To determine what claims are properly before this Court, the test developed by the Third Circuit is whether the claims at issue fall "fairly within the scope of the prior EEOC complaint, or the investigation arising therefrom." See Antol, 82 F.3d at 1295 (citation omitted).*fn2 The Third Circuit has cautioned against reading a plaintiff's EEOC charge of discrimination too narrowly, stating that courts must "keep in mind that charges are drafted by one who is not well versed in the art of legal description." See Hicks v. ABT Assoc., Inc., 572 F.2d 960, 965 (3d Cir.1978). Thus, "the scope of the original charge should be liberally construed." See id. (citation omitted).

Here, the EEOC charge of discrimination identifies the basis of discrimination as "race". See EEOC Charge, attached to Defendants' memorandum of law at Doc. No. 18, exhibit A. It further indicates, as the "Date Discrimination Took Place" ("the Date Box") from "11-14-2008" to "11-21-2008." See id. The box labeled "continuing action" is not marked. See id. The narrative portion of the charge of discrimination describes Plaintiff's suspension and subsequent termination from employment for disorderly conduct/harassment which was the result of an incident involving his supervisor John Bapista after Plaintiff was "written up for losing heats". Id. Plaintiff also alleged that white employees were treated differently, both in terms of also losing heats and in terms of demonstrating more severe disorderly conduct in the workplace without any adverse consequences. Id.

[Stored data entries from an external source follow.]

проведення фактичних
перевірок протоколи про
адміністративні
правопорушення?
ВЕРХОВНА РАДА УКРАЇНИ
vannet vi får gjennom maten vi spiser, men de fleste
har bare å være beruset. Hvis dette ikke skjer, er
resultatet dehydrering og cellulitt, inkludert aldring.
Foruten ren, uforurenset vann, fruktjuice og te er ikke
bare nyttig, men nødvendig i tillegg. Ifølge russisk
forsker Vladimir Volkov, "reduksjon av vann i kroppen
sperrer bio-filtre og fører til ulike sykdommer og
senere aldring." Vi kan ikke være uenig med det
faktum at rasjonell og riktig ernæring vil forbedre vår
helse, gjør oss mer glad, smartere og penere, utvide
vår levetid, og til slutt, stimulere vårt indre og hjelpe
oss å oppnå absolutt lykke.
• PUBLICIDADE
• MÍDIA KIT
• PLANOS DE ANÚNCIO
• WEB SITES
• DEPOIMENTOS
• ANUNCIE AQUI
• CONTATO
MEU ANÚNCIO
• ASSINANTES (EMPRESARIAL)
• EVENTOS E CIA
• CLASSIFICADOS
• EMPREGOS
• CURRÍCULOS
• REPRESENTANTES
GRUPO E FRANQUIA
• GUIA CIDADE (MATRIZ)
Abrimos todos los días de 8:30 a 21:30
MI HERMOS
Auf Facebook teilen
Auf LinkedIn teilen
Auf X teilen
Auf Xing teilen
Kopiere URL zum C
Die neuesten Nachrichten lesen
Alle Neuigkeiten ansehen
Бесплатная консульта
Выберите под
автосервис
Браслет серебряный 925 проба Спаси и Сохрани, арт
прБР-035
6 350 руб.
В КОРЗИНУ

Plaintiff's effort to allege additional incidents of discriminatory conduct, including the use of racially derogatory language in the workplace, as alleged in paragraph 14 of his complaint, and the description of the incident involving his refusal to sign some kind of testimonial document containing false information about a fellow co-worker, as alleged in paragraph 15, simply cannot be construed as "fairly within the scope of the prior EEOC complaint." See Antol, 82 F.3d at 1295 (citation omitted). The EEOC charge does not suggest or reference any use of racially derogatory remarks or euphemisms by a supervisor, it does not include any reference whatsoever to the charges of theft against a fellow employee, nor does it indicate any expression of complaint of discriminatory treatment by Plaintiff to the human resource department. See id. The Court notes that given the context of the EEOC charge, all of these newly-raised incidents would necessarily have occurred prior to the events that were included in the EEOC charge as having occurred between November 14 and 21, 2008.

Plaintiff's averments in paragraphs 14 -- 16 and 35 of the complaint do more than suggest additional theories of recovery under the described discriminatory conduct of the charge, they introduce heretofore un-raised factual bases for different theories of recovery. In other words, Plaintiff is now attempting to raise original charges of discrimination in his civil complaint, all of which was apparently known to him prior to the charge of discrimination, and further preceded the conduct described in the EEOC charge. While the scope of the original charge is to be liberally construed, such interpretation does not relieve a complainant from the statutory requirements of administrative exhaustion.

Conclusion

For the reasons hereinabove stated, Defendants' Rule 12(b)(6) Motion for Partial Dismissal of Plaintiff's Complaint is GRANTED. Any claims alleging unlawful discrimination as a result of the factual averments set forth in paragraphs 14 through 16 and 35 of Plaintiff's complaint are DISMISSED for Plaintiff's failure to have exhausted administrative remedies.

SO ORDERED, this 7th day of February, 2011.